Segment Open

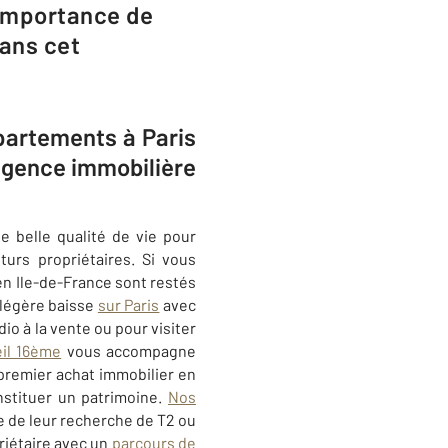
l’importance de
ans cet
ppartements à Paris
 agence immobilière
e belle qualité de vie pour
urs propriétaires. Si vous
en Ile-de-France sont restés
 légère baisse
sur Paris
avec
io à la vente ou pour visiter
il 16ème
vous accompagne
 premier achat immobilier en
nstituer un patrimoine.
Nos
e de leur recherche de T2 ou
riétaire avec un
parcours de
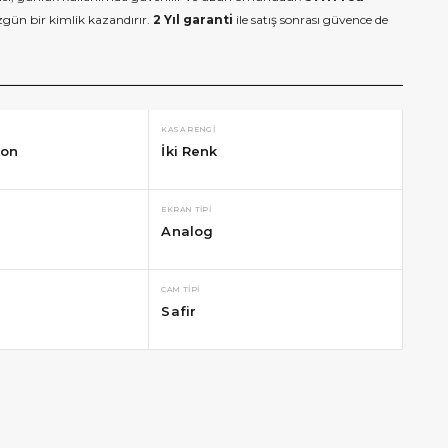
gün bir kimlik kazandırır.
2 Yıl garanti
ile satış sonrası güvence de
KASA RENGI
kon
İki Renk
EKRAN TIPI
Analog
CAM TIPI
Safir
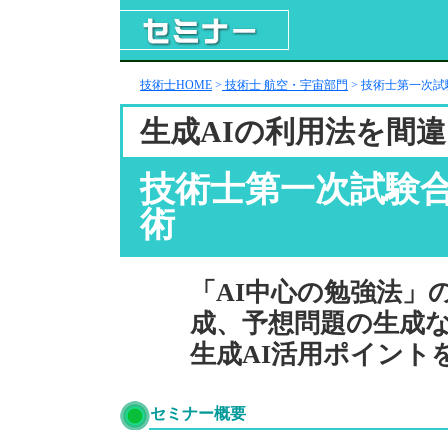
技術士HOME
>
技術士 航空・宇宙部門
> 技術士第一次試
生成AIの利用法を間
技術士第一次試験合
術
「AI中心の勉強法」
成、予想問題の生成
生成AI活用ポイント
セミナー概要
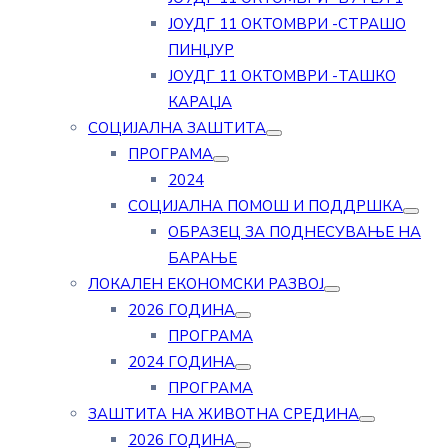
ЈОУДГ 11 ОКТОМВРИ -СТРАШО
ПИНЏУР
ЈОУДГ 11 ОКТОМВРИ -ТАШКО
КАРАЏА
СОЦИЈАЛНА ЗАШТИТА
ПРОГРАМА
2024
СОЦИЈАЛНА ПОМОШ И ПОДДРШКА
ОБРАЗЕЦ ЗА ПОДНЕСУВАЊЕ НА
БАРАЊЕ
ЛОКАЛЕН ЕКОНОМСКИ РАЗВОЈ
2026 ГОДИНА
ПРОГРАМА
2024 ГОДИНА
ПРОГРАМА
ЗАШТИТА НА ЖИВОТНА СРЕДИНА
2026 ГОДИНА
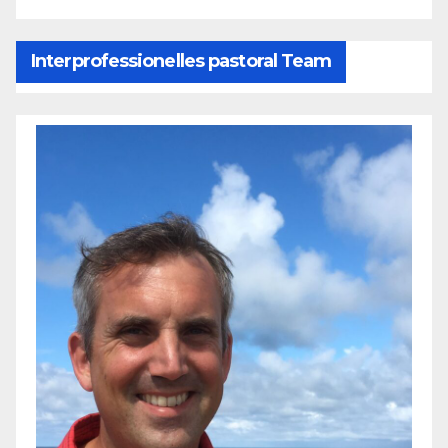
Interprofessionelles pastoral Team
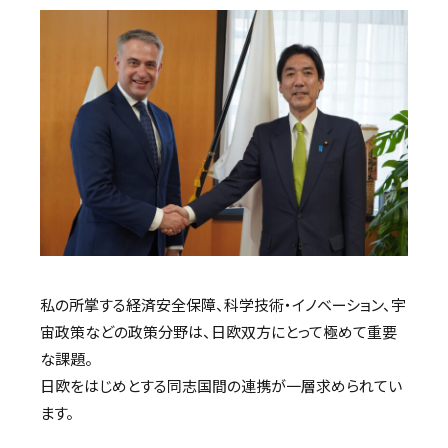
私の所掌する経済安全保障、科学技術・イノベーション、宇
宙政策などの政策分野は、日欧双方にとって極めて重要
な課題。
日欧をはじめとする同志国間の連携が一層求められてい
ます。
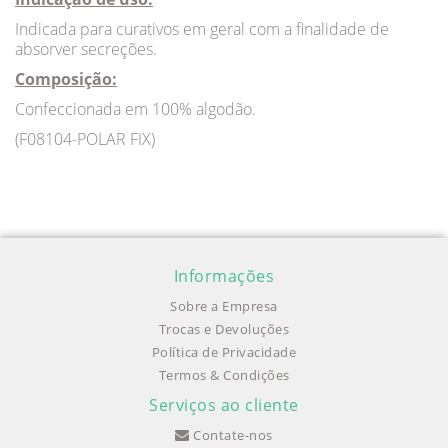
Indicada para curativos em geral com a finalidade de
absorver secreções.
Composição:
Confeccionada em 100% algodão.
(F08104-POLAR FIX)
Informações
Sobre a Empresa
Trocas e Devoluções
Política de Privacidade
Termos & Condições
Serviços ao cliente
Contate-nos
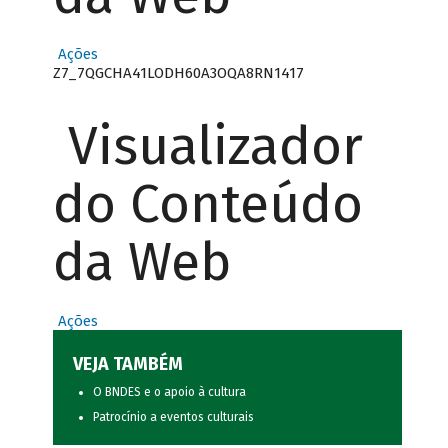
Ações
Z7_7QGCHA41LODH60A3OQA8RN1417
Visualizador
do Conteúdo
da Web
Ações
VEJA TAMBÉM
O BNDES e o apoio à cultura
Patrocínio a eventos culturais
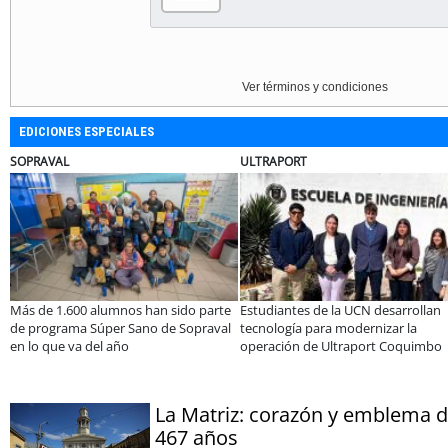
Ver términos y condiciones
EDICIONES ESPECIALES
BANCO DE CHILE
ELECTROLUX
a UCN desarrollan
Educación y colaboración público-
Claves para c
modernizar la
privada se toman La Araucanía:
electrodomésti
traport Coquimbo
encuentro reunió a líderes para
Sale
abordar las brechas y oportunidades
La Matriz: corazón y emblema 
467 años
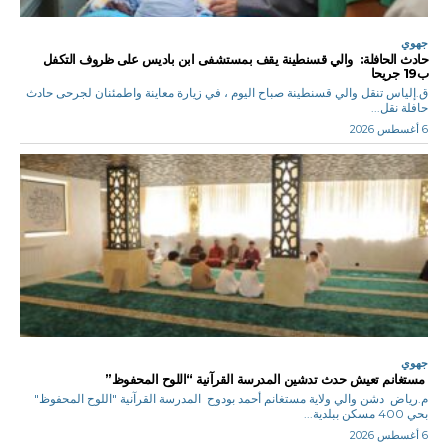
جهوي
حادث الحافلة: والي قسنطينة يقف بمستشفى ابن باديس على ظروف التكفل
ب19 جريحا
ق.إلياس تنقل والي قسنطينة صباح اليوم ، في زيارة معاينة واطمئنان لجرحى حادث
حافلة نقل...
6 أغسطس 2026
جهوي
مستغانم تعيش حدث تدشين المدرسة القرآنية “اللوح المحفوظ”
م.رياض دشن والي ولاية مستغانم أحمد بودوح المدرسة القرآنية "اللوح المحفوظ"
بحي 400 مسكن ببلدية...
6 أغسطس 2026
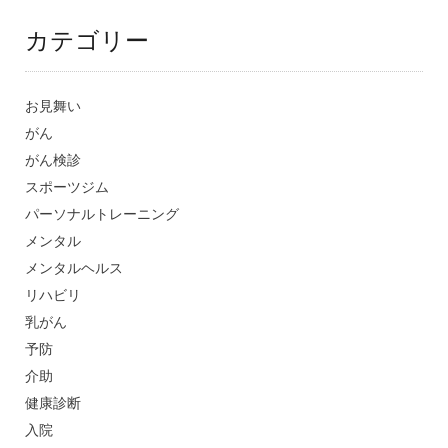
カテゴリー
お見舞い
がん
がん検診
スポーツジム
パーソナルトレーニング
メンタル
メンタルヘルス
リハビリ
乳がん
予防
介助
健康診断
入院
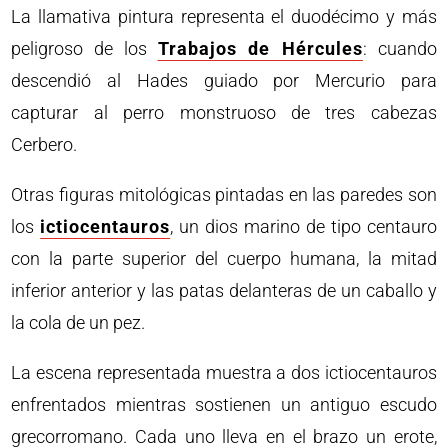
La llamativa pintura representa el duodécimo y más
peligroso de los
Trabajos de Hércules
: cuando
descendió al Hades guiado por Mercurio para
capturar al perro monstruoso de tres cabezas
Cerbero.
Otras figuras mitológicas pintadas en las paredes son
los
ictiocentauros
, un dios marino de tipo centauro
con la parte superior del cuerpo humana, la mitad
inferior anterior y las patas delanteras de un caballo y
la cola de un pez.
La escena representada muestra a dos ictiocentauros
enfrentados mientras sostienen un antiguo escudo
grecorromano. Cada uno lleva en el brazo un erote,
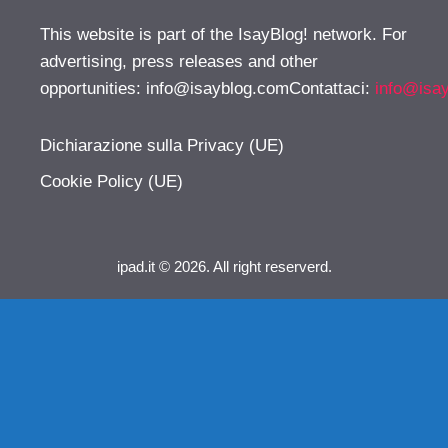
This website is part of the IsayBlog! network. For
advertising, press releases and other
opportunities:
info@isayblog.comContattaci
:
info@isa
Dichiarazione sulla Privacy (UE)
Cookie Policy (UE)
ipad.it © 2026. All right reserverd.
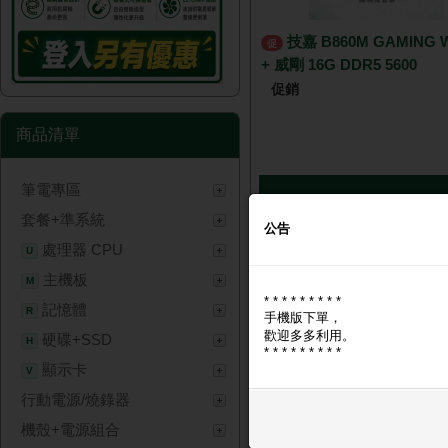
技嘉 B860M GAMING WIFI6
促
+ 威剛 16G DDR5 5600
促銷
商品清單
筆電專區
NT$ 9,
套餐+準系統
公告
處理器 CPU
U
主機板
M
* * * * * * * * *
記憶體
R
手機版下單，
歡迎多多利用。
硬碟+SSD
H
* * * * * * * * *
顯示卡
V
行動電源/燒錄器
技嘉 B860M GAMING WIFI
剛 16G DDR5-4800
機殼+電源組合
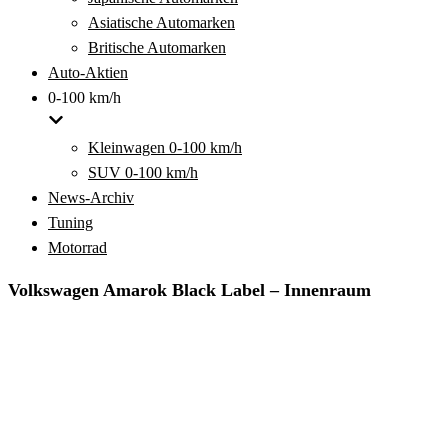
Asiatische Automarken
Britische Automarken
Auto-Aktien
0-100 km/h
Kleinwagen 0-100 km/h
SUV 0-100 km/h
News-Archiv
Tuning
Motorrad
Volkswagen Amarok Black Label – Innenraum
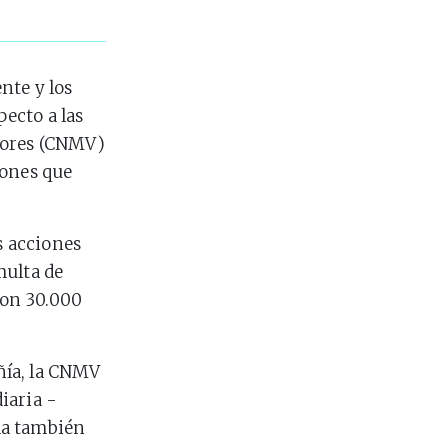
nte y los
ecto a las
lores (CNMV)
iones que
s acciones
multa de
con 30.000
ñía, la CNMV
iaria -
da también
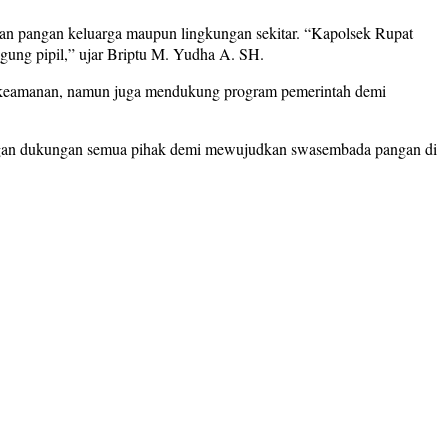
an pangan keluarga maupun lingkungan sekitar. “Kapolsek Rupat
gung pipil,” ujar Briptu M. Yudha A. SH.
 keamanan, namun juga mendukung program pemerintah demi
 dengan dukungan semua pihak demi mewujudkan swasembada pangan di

Segment Closed

▶ **TASK**
Pull out each line of the listing that contains the string "اللوح".

▶ **ANSWER BOX**
مستغانم تعيش حدث تدشين المدرسة القرآنية “اللوح المحفوظ”
م.رياض دشن والي ولاية مستغانم أحمد بودوح المدرسة القرآنية "اللوح المحفوظ"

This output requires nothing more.